(RxWiki News) While dialysis has already been linked to sexual dysfunction in men, researchers didn't know much about the sex lives of women on dialysis - until now.
A recent study reveals that a large majority of women receiving hemodialysis treatment for kidney disease experience some form of sexual dysfunction or sexual dissatisfaction.
"Seek your doctor's help if you're experiencing sexual problems."
Led by Giovanni Strippoli, MD, of the Department of Clinical Pharmacology and Epidemiology at Consorzio Mario Negri Sud in Italy, researchers investigated how women's sex lives are affected if they are undergoing hemodialysis for advanced kidney disease.
They recruited 1,472 women with end stage renal disease, a condition in which a person's kidneys stop working properly and require either a transplant or treatment with dialysis.
Kidney failure from renal disease is permanent and most commonly occurs because of diabetes or high blood pressure.
The women, recruited from multiple countries in Europe and South America, were all receiving hemodialysis treatment for their condition.
They were asked to answer questions based on a standard assessment of female sexual dysfunction that considers six areas: desire, arousal, (self) lubrication, orgasm, satisfaction and pain.
A little less than half of them, 659 women, completed the questionnaire.

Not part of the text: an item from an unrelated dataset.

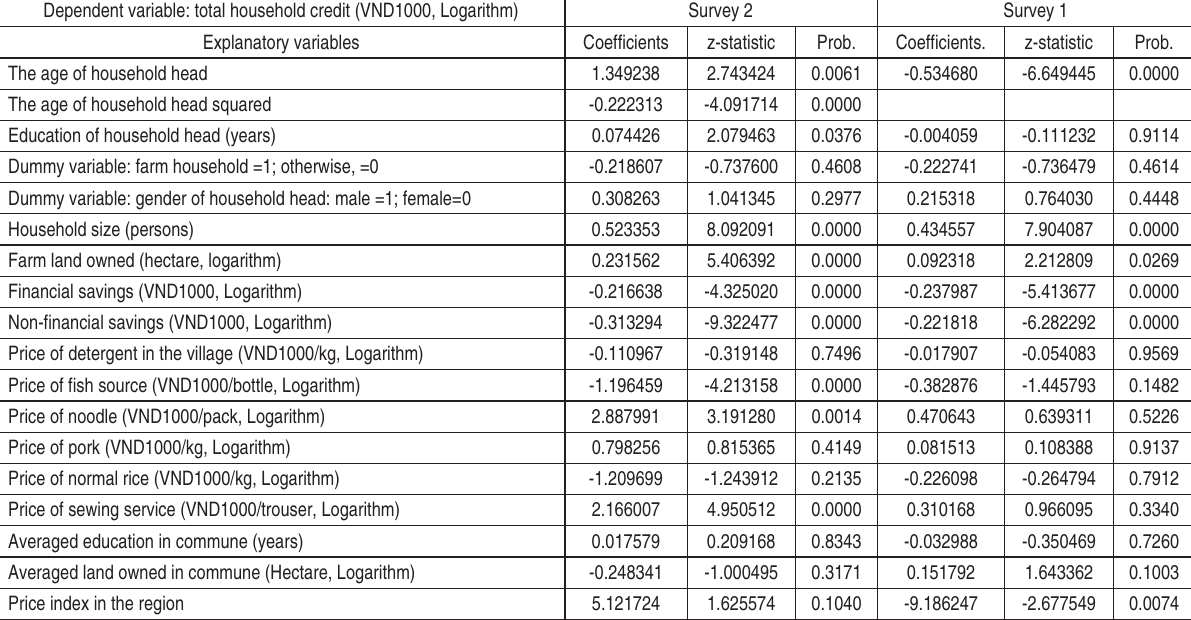
Table 1. First stage Tobit regression: determinants of household credit. The whole samples Dependent variable: total household credit (VND1000,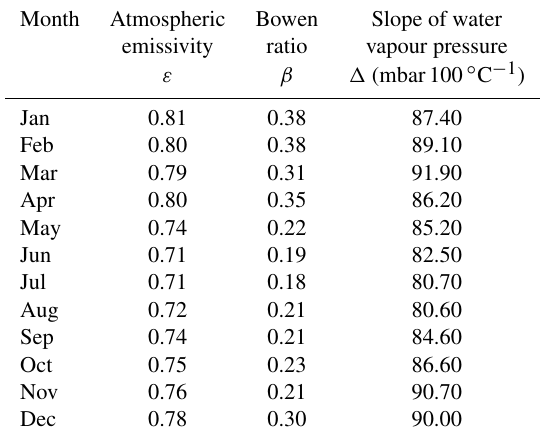
Table 4. Monthly average parameters for evaporation calculations for the 2015–2016 period.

Of these women, 55 percent lived with a partner and 35 percent reported being sexually active.
A total of 84 percent of the women overall reported and 55 percent of the women who were sexually active reported some form of sexual dysfunction.
Women living with partners were less likely to report sexual dysfunction than those without regular partners: 78 percent of women with partners were having sexual problems compared to 92 percent of women without partners.
The researchers also gathered information on each woman's age, symptoms of depression, education level, diabetes status, menopause status and use of diuretic therapy. Diuretic therapy, or "water pills," help a person's body get rid of excess water and salt.
The women more likely to have signs of sexual dysfunction were older and less educated women. Also, women with depression or diabetes and women past menopause were at a higher risk for sexual dysfunction.
This data corresponds to the data from other studies showing that men on hemodialysis commonly have sexual dysfunction issues, such as erectile dysfunction, as well.
Other negative symptoms reported by dialysis patients from previous research include pain, depression, difficulty sleeping well and fatigue.
"The highly frequent condition of female sexual dysfunction in women on dialysis deserves attention and further study since specific interventions are not yet available to address it," Dr. Strippoli said.
"Clinicians should not overlook the importance of problems such sexual dysfunction in people who receive hemodialysis for renal replacement therapy," he added.
The study appeared online April 5 in the Clinical Journal of the American Society Nephrology. The research was funded by a grant from Amgen Inc., and one of the study authors received fellowship funding from Amgen.